As for inventory, Reece and Daley cut equipment inventory 50% last year, to $1.8 million. Combined with steady sales growth, that has contributed to a 33% increase in the company's overall return on assets. Reece remains highly leveraged, and by the end of 1996 the company waited an average of 55 days to get paid. But that figure is down from 57 days in 1995.
Citicorp acts like a proud parent. Hilton recently traveled to Orlando to honor Reece and Daley with the 1996 Distinguished Dealer Award. Reece returns the favor by acknowledging Citicorp's role in his company's technology-driven turnaround. "Citicorp pushed us into the pool," he says. Many small-business owners have uttered similar words about their bankers, but Reece means it in a nice way.

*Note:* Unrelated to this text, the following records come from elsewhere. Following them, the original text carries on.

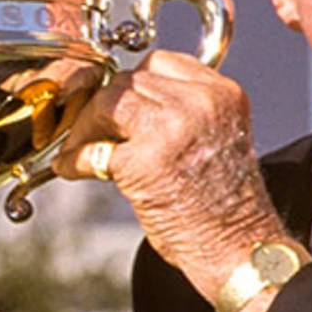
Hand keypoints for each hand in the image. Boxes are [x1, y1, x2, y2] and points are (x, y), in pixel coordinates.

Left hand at [53, 51, 290, 301]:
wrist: (239, 248)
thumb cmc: (227, 206)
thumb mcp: (217, 139)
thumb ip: (183, 113)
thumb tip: (126, 107)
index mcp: (222, 94)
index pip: (161, 62)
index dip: (132, 84)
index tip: (118, 104)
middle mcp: (200, 103)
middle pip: (130, 79)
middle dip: (105, 105)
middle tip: (91, 130)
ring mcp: (171, 128)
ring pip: (108, 103)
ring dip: (87, 127)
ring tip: (80, 149)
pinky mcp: (143, 160)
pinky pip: (93, 149)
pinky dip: (75, 160)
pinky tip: (72, 170)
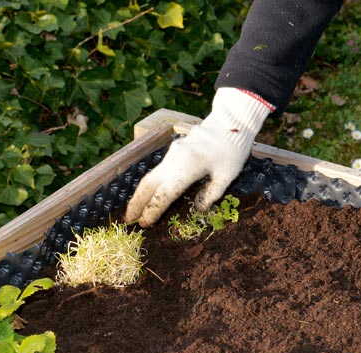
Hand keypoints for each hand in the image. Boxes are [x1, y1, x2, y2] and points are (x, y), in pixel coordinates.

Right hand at [125, 87, 270, 226]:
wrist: (230, 122)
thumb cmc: (232, 150)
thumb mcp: (227, 176)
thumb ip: (211, 194)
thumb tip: (199, 209)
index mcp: (188, 167)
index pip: (164, 194)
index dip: (153, 211)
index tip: (145, 224)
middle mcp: (174, 160)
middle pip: (149, 184)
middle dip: (137, 203)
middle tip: (128, 220)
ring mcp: (172, 153)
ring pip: (150, 176)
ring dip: (140, 194)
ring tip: (134, 210)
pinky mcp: (173, 150)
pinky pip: (158, 171)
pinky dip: (150, 185)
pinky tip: (149, 195)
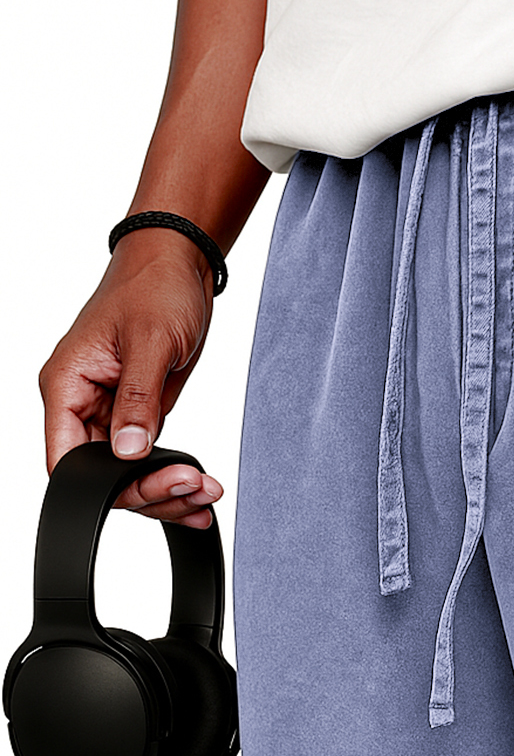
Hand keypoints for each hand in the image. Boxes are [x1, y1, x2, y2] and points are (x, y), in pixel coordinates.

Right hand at [38, 226, 222, 526]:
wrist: (178, 262)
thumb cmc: (154, 285)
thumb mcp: (150, 341)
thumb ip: (137, 399)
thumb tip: (127, 450)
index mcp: (66, 384)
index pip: (66, 457)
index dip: (102, 485)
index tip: (147, 486)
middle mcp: (82, 402)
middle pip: (100, 474)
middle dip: (147, 489)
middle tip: (193, 487)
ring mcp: (111, 410)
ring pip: (126, 472)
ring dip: (165, 489)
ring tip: (204, 492)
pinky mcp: (138, 412)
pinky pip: (148, 458)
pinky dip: (172, 475)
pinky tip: (199, 487)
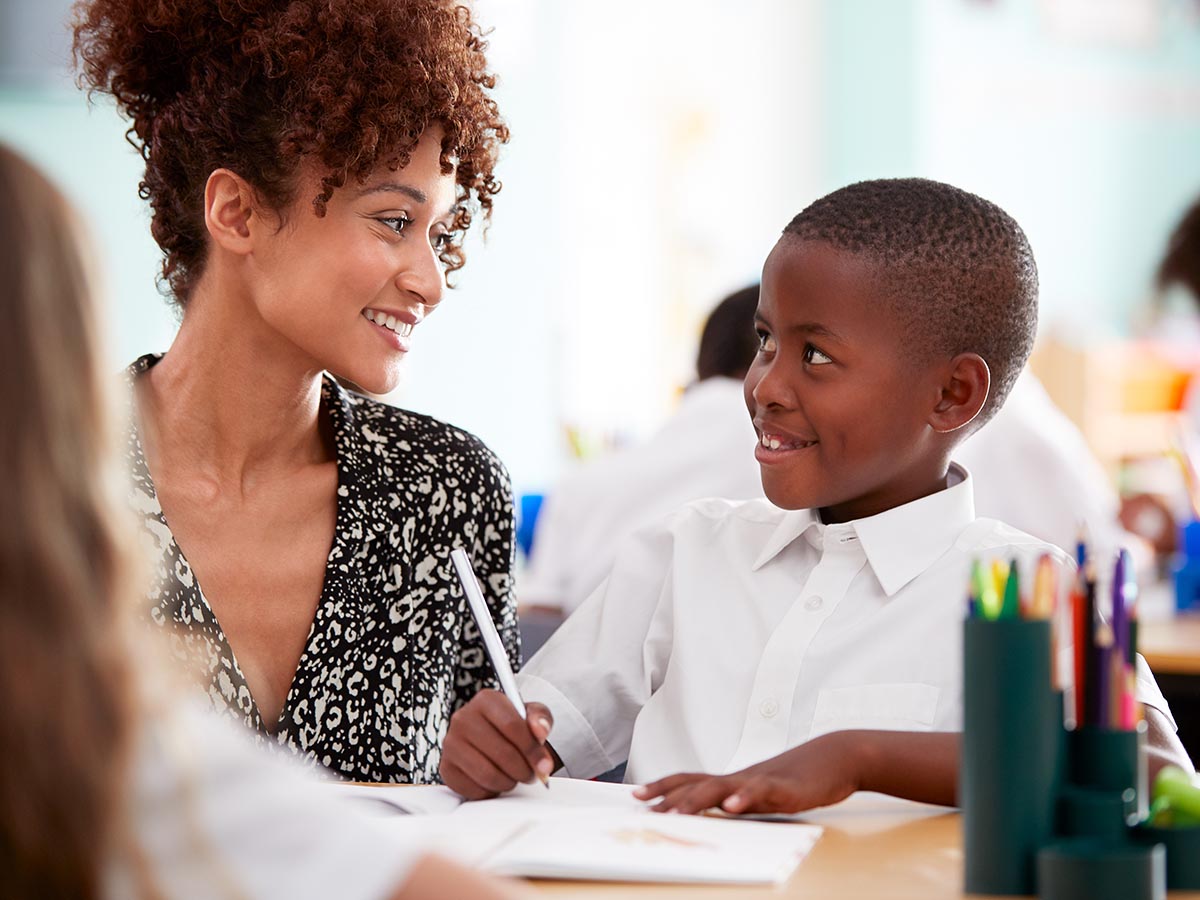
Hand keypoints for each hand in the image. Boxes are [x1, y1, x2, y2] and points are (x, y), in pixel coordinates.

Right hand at [439, 690, 555, 798]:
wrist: (490, 737)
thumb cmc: (511, 725)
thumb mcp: (531, 714)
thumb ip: (540, 718)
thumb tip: (539, 731)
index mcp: (486, 700)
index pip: (513, 726)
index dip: (532, 750)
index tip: (543, 764)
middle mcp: (463, 718)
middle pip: (503, 754)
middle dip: (524, 770)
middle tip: (531, 774)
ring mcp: (451, 743)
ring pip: (488, 775)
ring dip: (509, 782)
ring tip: (514, 777)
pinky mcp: (446, 768)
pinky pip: (474, 790)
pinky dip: (490, 791)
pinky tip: (495, 780)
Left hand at [634, 732, 859, 815]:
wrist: (835, 758)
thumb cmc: (798, 777)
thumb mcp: (762, 792)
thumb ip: (738, 800)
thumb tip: (714, 813)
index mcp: (734, 780)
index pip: (690, 780)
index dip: (663, 786)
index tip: (637, 795)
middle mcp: (740, 777)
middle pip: (697, 784)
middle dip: (669, 796)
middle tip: (645, 808)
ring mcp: (761, 780)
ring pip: (722, 787)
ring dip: (696, 800)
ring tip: (675, 813)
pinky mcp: (784, 787)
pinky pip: (761, 791)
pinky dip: (744, 798)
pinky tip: (731, 807)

Joshua Macht (firstname.lastname@example.org) is an associate editor at Inc. Technology.
Not every bank has a formal process for auditing a company's computer systems, as Citicorp does. But most look for a certain level of automation when considering a company for a loan. Here are the thoughts of two other major commercial lenders on the importance of technology for companies seeking loans.
| Ken Coopman is an executive vice-president for the Bank of America's Southern California commercial-banking division, in Los Angeles. He makes commercial loans of $2 million to $100 million.
"The days of auditors' finding handwritten ledgers are gone. Even though we do not have a formal technology-systems auditing process when we enter the company, we want to make sure that we finish the due-diligence process feeling comfortable with a company's automation level. The better clients utilize information technology, the more confidence we have in their systems, and the fewer times we have to audit their books each year. That saves time and money for both parties.
"But it's not just the confidence factor. In the near future we will begin to exchange data with our clients electronically. It's likely that we'll soon move toward having our clients report to us on-line rather than mail us a borrowing certificate each month. It just makes sense from a cost perspective."
| Paul Watson is vice-chairman of Wells Fargo and runs the Southern California office, in Los Angeles. He oversees financing deals for the commercial-banking group, with companies ranging from $10 million to $500 million in net sales.
"We shy away from doing deals with the hip-pocket operators of the past--meaning the guys who kept all their numbers on a small piece of paper in their pants pocket. We have teams of auditors who look at potential clients from all different angles. One team might do what we call a forensic evaluation of the company's automated systems.
"But with the small to midsize companies we have no cookie-cutter solution for how we inspect their technological capabilities. For example, if we are lending to a beer distributor, we want to make sure that it has the proper systems to accurately control inventory. But if we are lending to an agricultural company, we'll want to make sure it has systems for generating crop-rotation data, and we may want that information to be made available to us on-line. Technology isn't quite at the top of the list of loan criteria, but it's quickly rising."